BEGIN Records for processing

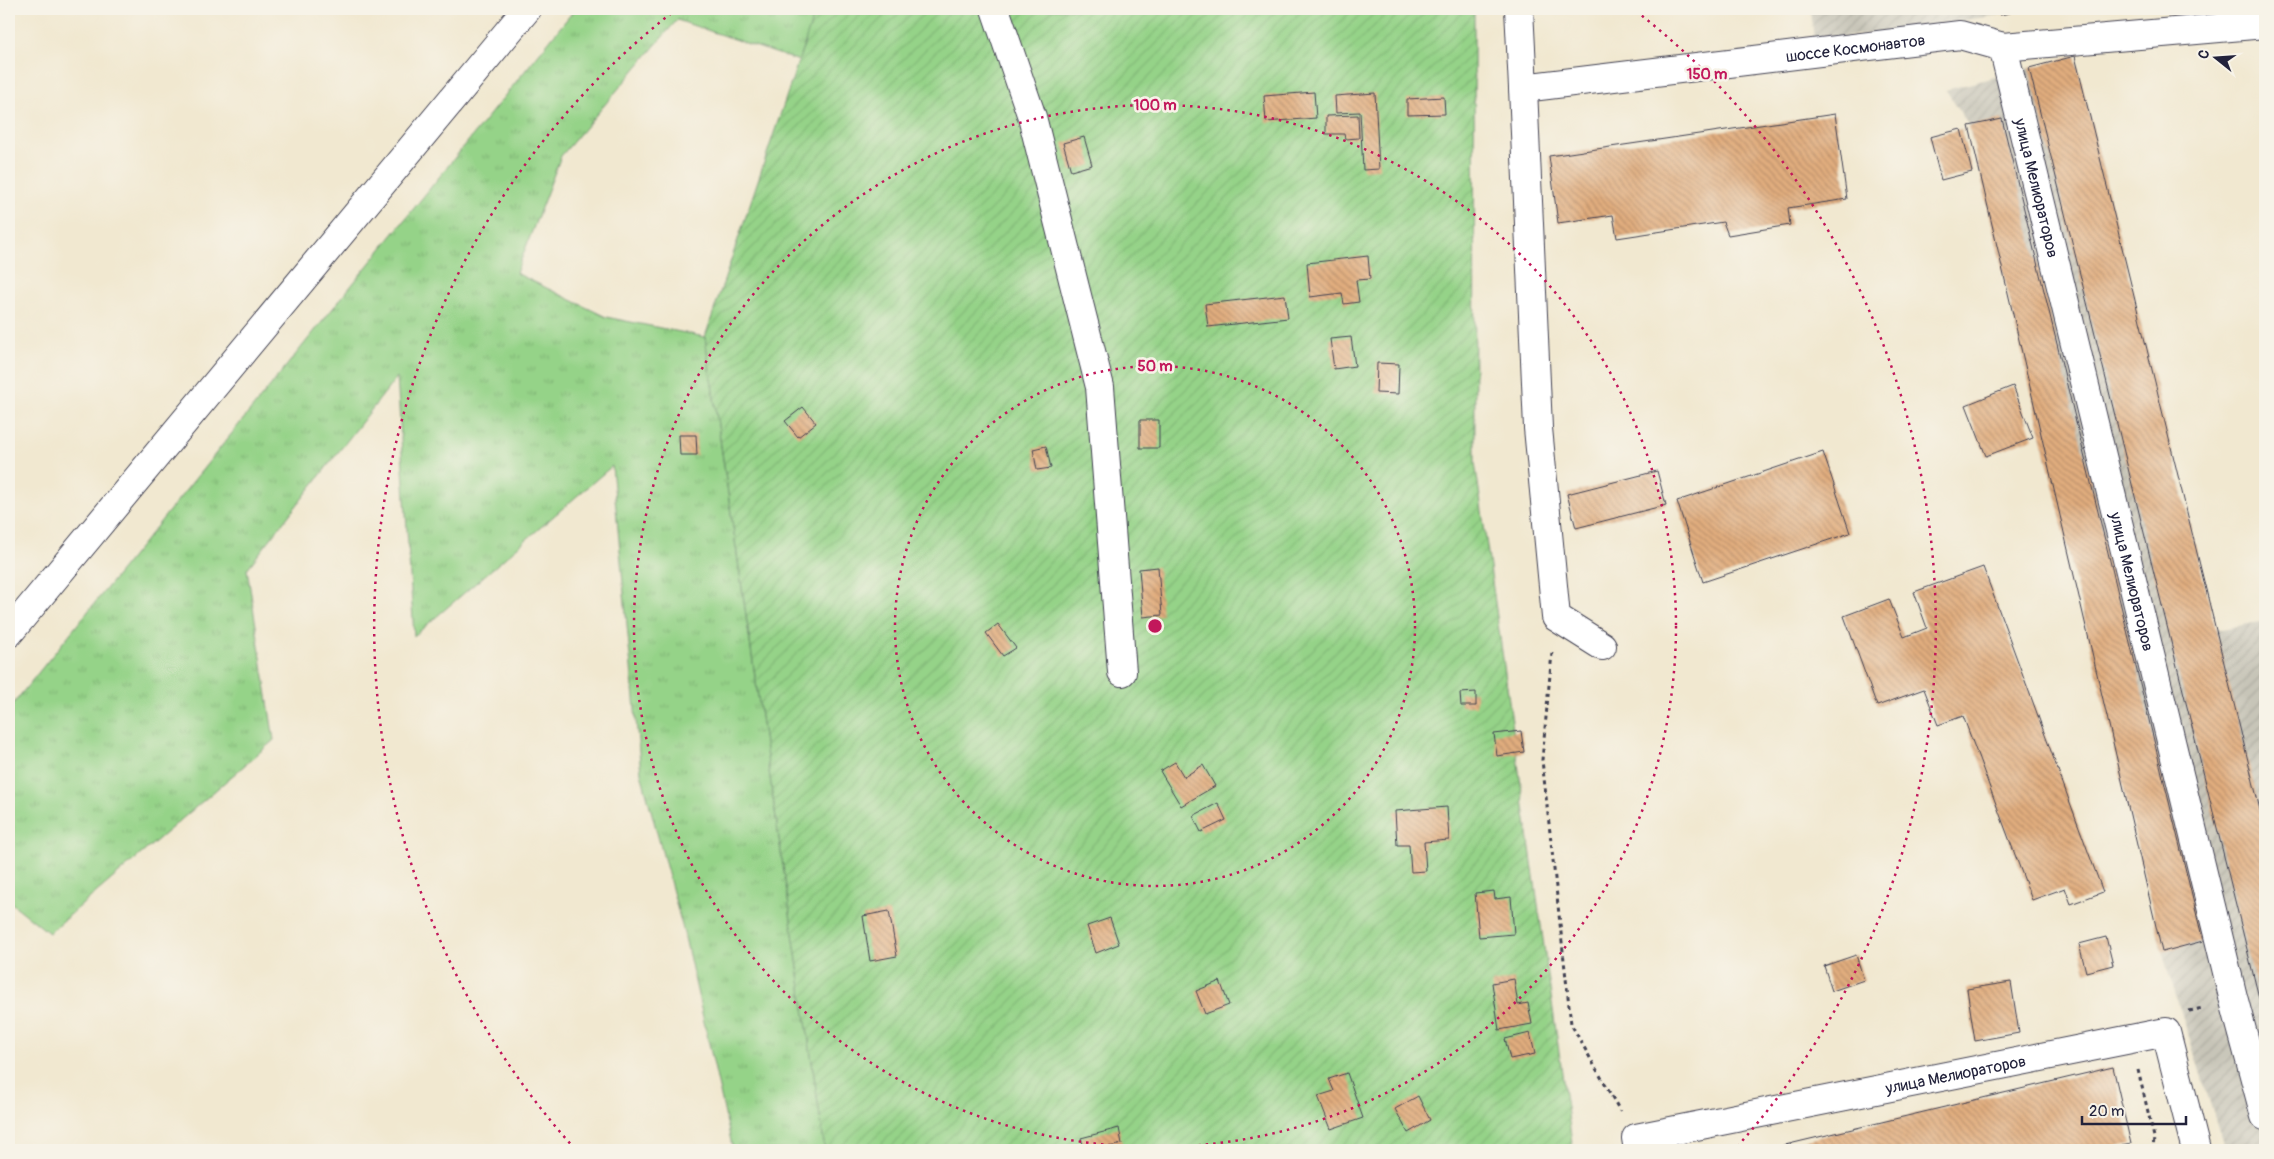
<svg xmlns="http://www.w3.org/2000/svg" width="2274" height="1159" viewBox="0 0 2274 1159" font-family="Pangolin,sans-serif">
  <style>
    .industrial { fill: url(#industrial-furrows) }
    .grass { fill: url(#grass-tufts); stroke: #5c7a62 }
    .garden { fill: url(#garden-furrows); stroke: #5c7a62 }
    .building { fill: url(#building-back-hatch) }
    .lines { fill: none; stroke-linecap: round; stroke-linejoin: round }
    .minor-casing { stroke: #414051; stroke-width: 30 }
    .path { stroke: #414051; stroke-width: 3; stroke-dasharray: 4 4; stroke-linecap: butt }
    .minor { stroke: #fff; stroke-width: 28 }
    .ring { fill: none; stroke: #c2185b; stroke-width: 2.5; stroke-dasharray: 2.5 5 }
    .labels { text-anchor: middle; stroke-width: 5; stroke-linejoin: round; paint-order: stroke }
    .street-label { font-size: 16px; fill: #22223b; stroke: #f7f3e8 }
    .centre { fill: #c2185b; stroke: #f7f3e8; stroke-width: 2.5 }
    .ring-label { font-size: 15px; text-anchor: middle; font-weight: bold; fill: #c2185b; stroke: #f7f3e8; stroke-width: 5; stroke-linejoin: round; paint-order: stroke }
  </style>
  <defs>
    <pattern id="industrial-furrows" width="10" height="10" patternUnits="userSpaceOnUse" patternTransform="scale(1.25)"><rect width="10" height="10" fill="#c7c5b8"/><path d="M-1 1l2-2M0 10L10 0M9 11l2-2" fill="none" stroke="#aba99f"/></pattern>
    <pattern id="grass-tufts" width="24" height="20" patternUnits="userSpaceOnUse" patternTransform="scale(1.25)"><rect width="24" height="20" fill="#95d388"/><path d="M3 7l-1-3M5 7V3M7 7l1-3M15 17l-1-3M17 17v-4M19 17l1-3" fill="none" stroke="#80b576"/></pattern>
    <pattern id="garden-furrows" width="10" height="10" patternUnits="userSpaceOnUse" patternTransform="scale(1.25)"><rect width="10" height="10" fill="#95d388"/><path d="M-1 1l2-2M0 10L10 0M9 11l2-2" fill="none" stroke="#80b576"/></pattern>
    <pattern id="building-back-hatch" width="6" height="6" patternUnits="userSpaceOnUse" patternTransform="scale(1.25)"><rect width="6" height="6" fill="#e1ad7e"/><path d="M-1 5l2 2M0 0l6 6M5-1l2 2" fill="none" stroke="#b68c68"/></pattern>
  </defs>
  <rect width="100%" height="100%" fill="#f7f3e8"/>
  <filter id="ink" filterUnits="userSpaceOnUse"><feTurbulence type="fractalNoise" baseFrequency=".02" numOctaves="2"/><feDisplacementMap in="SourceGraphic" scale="10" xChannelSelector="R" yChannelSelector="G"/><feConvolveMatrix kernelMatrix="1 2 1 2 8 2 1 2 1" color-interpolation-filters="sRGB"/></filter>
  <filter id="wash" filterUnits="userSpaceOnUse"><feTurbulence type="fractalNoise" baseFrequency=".0096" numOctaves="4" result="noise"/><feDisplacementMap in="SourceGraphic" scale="20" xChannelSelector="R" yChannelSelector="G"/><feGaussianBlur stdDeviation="1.12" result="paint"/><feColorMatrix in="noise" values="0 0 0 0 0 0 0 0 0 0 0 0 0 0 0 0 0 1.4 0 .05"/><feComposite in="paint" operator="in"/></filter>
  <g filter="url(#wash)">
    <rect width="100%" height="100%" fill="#f1e8d0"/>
    <path class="industrial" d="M1811 9H2027L2000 15 1814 41Z
      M2075 56 2216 630 2265 621V1150H2225L2162 952 1969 126 1946 90Z"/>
    <path class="grass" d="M575 9H969L832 72 677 20 561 156 516 273 606 317 705 337 825 1150H733L684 933 641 773 612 466 414 636 397 377 247 569 274 740 49 933 9 901V709Z"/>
    <path class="garden" d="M816 9H1474L1475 462 1573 1150H825L705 337Z"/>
    <g id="blocks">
      <path class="building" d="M1998 9H2023V10L2000 15Z
        M2075 56 2265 830V1022L2029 68Z
        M1314 92 1316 118 1266 122 1264 96Z
        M1375 93 1379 169 1363 170 1360 112 1336 113 1335 96Z
        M1444 97 1445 114 1407 115V99Z
        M1835 114 1847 199 1788 208 1790 225 1728 235 1723 222 1617 238 1613 215 1558 223 1549 156Z
        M1358 115 1359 138 1345 139 1344 134H1326V116Z
        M2002 119 2203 941 2162 952 1969 126Z
        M1961 129 1972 172 1941 180 1930 137Z
        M1084 137 1092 165 1071 171 1063 143Z
        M1368 256 1370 279 1356 280 1359 302 1344 304 1342 293 1310 297 1307 263Z
        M1285 295 1288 318 1208 327 1205 304Z
        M1351 337 1355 366 1334 369 1330 339Z
        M1377 363 1399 364 1398 394 1376 393Z
        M2013 386 2033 438 1986 456 1966 405Z
        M803 407 816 423 798 437 785 421Z
        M1140 420H1159V448H1140Z
        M679 435H696L697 455H680Z
        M1046 446 1051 468 1037 470 1033 449Z
        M1823 452 1850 533 1703 582 1677 501Z
        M1657 471 1666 505 1576 528 1567 494Z
        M1158 567 1162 615 1143 617 1139 569Z
        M1983 567 2103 892 2071 904 2065 888 2032 900 1963 716 1938 725 1924 689 1877 706 1844 616 1889 599 1904 637 1927 628 1914 592Z
        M998 624 1016 648 1003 656 986 633Z
        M1476 692V706H1461L1460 693Z
        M1521 731 1524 752 1497 756 1494 734Z
        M1175 762 1184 777 1203 765 1215 786 1181 806 1160 771Z
        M1218 803 1226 820 1201 832 1193 816Z
        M1447 807 1449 840 1424 842 1426 871 1411 872 1409 845H1397L1395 811Z
        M1494 891 1495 899 1511 897 1514 934 1479 937 1475 893Z
        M889 911 897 956 870 961 863 916Z
        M1110 918 1119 944 1096 953 1087 926Z
        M2106 937 2113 965 2086 972 2079 944Z
        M1856 955 1864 980 1832 991 1824 966Z
        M1514 979 1518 1005 1528 1003 1532 1024 1499 1030 1492 983Z
        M1220 981 1229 1005 1205 1014 1196 991Z
        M2011 982 2019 1033 1975 1041 1967 989Z
        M1530 1033 1535 1054 1510 1059 1505 1039Z
        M2113 1067 2131 1144 2103 1150H1764Z
        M1347 1073 1363 1118 1331 1129 1318 1096 1334 1091 1329 1079Z
        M1418 1096 1430 1120 1408 1133 1395 1109Z
        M1119 1128 1122 1144 1097 1150H1085L1081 1138Z"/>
    </g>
  </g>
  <g filter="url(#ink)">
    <use href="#blocks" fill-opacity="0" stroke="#414051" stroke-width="1"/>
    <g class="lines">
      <g class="minor-casing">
        <g id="minor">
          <path d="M995 9 1032 117 1100 387 1122 672"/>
          <path id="s1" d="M1519 9 1523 88 1960 35 2003 47 2265 24"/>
          <path id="s2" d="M2003 47 2233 997 2265 1116"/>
          <path d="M1523 88 1538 428 1556 617 1602 646"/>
          <path d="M9 633 527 9"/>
          <path id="s3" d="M1638 1150 1636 1138 2166 1032 2196 1150"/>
        </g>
      </g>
      <path class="path" d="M1552 653 1542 760 1571 1024 1620 1111
        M2189 1011 2203 1008
        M2138 1070 2154 1137 2153 1150"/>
      <use href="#minor" class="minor"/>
    </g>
  </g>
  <g class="ring">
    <circle cx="1155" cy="626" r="260"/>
    <circle cx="1155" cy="626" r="521"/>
    <path d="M575 1149A781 781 0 0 1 674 11M1636 11A781 781 0 0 1 1735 1149"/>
  </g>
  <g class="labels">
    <g class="street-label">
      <text dy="6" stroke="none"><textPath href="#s1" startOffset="414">шоссе Космонавтов</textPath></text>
      <text dy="6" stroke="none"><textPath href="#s2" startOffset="145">улица Мелиораторов</textPath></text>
      <text dy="6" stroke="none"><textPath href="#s2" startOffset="550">улица Мелиораторов</textPath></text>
      <text dy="6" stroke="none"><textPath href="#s3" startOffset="338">улица Мелиораторов</textPath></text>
    </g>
  </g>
  <circle cx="1155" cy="626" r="8" class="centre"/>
  <g class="ring-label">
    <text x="1707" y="79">150 m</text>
    <text x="1155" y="110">100 m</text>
    <text x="1155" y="371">50 m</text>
  </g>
  <rect width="2274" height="1159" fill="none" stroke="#f7f3e8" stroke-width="30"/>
  <g transform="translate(2216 58) rotate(287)" stroke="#f7f3e8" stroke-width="4" paint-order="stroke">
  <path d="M0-4L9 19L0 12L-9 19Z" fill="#22223b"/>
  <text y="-8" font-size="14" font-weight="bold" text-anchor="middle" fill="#22223b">С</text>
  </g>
  <path d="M2082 1116v8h104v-8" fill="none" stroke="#22223b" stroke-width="2.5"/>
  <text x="2089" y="1116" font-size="15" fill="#22223b" stroke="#f7f3e8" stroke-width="4" paint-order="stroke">20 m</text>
</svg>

END Records for processing

=== Requirement ===
Go through the records above and copy each line where "lines" is found.

=== Answer box ===
    .lines { fill: none; stroke-linecap: round; stroke-linejoin: round }
    <g class="lines">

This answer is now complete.